- [What is required] From the listing below, list every line that contains the string "anything".

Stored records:
## Begin

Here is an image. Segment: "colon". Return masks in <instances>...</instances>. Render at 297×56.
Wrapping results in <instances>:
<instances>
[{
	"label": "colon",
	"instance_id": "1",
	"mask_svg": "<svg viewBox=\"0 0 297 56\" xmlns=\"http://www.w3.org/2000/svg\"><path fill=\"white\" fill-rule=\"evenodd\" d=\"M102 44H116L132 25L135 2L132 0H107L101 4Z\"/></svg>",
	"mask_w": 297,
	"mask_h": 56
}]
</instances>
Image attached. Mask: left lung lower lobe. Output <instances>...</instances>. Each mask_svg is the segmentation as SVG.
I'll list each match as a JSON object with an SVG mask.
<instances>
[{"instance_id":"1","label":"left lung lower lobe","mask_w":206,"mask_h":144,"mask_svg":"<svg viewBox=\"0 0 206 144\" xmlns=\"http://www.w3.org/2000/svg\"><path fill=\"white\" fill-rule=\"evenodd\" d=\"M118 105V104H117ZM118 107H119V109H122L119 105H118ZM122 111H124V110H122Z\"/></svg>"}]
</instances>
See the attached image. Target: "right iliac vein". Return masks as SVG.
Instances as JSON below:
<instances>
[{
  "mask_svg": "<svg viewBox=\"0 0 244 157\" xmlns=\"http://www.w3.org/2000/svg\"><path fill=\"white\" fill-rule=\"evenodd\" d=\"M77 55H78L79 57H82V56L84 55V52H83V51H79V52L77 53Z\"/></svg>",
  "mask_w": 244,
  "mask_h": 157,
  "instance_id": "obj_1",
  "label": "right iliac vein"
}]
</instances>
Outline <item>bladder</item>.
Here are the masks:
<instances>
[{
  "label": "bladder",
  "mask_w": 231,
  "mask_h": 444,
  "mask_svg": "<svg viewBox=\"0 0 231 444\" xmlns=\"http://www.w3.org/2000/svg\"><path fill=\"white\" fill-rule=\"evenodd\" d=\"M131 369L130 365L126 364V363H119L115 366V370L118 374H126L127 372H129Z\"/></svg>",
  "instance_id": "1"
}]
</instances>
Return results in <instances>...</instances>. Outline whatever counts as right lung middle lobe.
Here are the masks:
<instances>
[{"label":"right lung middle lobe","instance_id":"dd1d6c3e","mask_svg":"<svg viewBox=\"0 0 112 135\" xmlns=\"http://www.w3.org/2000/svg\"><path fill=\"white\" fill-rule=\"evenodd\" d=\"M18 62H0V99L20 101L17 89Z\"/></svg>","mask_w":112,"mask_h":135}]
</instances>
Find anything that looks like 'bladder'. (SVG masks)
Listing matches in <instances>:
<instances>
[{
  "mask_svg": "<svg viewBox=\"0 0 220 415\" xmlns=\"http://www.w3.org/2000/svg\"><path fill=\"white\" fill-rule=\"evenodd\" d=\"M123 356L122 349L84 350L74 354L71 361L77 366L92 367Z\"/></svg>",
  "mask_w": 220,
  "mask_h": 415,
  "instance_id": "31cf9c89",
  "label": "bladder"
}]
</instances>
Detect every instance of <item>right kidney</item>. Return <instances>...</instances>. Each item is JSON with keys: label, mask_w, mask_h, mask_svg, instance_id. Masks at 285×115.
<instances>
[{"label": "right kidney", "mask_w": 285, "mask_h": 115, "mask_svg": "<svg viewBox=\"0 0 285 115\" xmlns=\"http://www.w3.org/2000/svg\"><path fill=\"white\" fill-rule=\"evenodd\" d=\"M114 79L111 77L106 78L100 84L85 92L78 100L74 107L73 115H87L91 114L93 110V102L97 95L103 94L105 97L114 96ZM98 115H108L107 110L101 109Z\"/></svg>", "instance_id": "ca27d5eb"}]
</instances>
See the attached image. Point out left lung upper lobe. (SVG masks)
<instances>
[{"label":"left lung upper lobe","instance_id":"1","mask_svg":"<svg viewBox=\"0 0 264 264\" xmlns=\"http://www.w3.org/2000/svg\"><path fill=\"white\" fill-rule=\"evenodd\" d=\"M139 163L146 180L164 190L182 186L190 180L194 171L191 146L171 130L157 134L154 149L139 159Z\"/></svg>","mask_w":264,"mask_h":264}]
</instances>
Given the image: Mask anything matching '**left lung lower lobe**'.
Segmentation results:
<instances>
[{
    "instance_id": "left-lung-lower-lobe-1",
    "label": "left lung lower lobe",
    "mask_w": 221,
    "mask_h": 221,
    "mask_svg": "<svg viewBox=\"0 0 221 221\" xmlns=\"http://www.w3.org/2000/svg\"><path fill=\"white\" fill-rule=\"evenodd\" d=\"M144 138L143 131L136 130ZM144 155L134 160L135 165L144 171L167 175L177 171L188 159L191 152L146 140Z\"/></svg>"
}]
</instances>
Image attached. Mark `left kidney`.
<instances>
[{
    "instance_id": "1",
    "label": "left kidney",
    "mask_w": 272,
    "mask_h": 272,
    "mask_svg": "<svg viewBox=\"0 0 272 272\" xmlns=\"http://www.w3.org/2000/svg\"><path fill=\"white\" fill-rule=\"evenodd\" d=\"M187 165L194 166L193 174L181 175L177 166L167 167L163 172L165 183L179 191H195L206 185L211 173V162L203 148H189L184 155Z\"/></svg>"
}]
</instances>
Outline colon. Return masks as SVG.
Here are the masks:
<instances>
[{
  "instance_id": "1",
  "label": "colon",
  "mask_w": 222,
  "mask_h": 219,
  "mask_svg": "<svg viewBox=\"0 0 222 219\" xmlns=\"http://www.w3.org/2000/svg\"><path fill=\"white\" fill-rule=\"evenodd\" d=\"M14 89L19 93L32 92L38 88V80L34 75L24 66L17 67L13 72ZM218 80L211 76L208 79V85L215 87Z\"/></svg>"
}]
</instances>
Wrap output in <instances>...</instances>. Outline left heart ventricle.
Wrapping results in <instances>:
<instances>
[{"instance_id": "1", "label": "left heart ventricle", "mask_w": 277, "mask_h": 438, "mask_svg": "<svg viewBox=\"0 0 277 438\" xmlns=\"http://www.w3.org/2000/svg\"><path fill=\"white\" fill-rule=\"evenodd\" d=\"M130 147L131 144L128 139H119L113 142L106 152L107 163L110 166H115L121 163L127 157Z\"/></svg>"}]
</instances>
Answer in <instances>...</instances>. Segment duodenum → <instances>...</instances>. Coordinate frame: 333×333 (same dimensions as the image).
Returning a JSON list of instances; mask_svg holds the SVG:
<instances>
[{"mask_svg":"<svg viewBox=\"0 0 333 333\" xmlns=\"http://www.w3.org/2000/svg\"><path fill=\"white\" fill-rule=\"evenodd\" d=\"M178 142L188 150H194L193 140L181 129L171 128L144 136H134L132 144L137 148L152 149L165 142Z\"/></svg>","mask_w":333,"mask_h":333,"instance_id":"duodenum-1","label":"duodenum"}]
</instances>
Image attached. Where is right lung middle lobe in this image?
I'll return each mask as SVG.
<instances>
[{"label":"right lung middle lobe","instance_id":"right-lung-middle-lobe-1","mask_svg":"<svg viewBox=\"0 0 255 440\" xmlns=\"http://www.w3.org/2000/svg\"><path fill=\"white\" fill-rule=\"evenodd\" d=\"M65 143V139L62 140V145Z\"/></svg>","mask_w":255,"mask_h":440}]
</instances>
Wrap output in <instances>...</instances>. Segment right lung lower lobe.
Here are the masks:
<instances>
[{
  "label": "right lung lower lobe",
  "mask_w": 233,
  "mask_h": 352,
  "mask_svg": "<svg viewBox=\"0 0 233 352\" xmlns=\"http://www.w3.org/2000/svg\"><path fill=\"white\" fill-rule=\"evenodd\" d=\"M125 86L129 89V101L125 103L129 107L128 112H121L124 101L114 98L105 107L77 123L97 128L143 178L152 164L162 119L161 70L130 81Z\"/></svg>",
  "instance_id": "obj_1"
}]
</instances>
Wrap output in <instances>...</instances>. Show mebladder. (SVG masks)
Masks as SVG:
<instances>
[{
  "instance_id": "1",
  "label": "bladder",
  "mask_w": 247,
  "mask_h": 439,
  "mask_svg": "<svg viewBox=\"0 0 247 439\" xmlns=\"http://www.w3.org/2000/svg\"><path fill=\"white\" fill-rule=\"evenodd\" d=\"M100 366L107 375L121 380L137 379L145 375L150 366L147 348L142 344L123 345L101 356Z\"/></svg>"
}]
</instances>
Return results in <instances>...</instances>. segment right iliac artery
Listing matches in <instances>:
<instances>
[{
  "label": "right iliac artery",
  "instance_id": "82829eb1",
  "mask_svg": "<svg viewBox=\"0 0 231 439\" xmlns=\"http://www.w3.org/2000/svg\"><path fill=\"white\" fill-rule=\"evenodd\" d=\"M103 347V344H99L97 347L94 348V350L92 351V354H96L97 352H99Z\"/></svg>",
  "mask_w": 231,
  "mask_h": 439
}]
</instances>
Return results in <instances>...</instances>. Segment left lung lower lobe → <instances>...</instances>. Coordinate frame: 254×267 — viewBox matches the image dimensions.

## End

- [Result of the task]
Find anything that looks like 'bladder'. (SVG masks)
Given the image: Mask anything matching '**left lung lower lobe**'.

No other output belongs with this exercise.